Les statistiques financières et sur l’emploi du secteur sans but lucratif du Canada sont dominées par de grands organismes de santé, d’éducation et de services sociaux. En général, lorsqu’on le compare à celui des 36 autres pays de l’étude, le secteur sans but lucratif du Canada :

  • se classe deuxième au plan de la population active dans le secteur sans but lucratif et bénévole (en tant que part de la population active totale), derrière les Pays-Bas mais devant les États-Unis, qui se classent en cinquième place;
  • dépend d’une proportion assez élevée d’employés rémunérés plutôt que de bénévoles, tout en recevant une quantité supérieure à la moyenne de bénévolat (mesurée en tant que valeur absolue et non en rapport au travail global produit par le secteur); et
  • tire une proportion plus élevée de ses recettes du gouvernement (surtout les hôpitaux, les établissements de soins pour bénéficiaires internes, les établissements d’études supérieures et les organismes de services sociaux).

Le rapport résume les principales conclusions de certains rapports canadiens sur le secteur sans but lucratif. « Les organismes sans but lucratif et bénévoles emploient douze pour cent de la population active canadienne » et représentent 6,8 % du produit intérieur brut (PIB) du Canada. En y ajoutant la valeur du travail bénévole, l’apport du secteur à notre PIB atteint 8,5 %.

Dans l’ensemble du secteur sans but lucratif canadien, le financement public représente 51 % des recettes globales, les frais (c.-à-d., les recettes gagnées) 39 % et les dons 9 %. Le pourcentage attribuable aux dons augmente à 20 % des recettes globales lorsqu’on inclut la valeur du travail bénévole.

Le sous-secteur général de la culture et des loisirs, comprenant les organismes des arts, de culture, de loisirs et des sports, ont une ventilation très différente de leurs recettes. La part la plus élevée des recettes (63 %) provient des frais, suivie des dons (19 %) et des sources publiques (18 %).

Les organismes de culture et de loisirs représentent 14 % de la population active du secteur sans but lucratif et bénévole au Canada, comparativement à 21 % en moyenne dans les autres pays développés inclus dans l’étude.

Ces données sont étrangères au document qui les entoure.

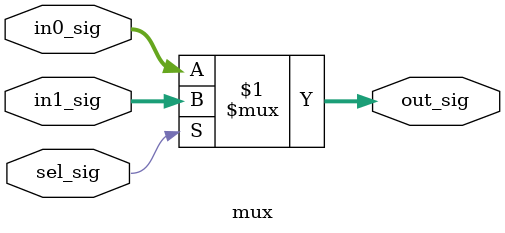
<source format=v>
module mux #(
    parameter WIDTH = 16
) (
    input                   sel_sig,
    input       [WIDTH-1:0] in0_sig,
    input       [WIDTH-1:0] in1_sig,
    output wire [WIDTH-1:0] out_sig
);
    assign out_sig = sel_sig ? in1_sig : in0_sig;
endmodule

</source>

Les enjeux et les défis signalés dans le rapport n’auront rien de surprenant pour qui œuvre dans le secteur des arts et de la culture : la planification; le recrutement de bénévoles et de membres pour les conseils; l’absence d’un cadre théorique cohérent pour les politiques; et le financement. Le rapport note en particulier que « le financement gouvernemental est désormais plus à court terme, plus concurrentiel, et moins prévisible ». Le rapport examine également la possibilité d’un clivage croissant entre les grands organismes ayant de nombreux employés rémunérés et de petits organismes animés par des bénévoles.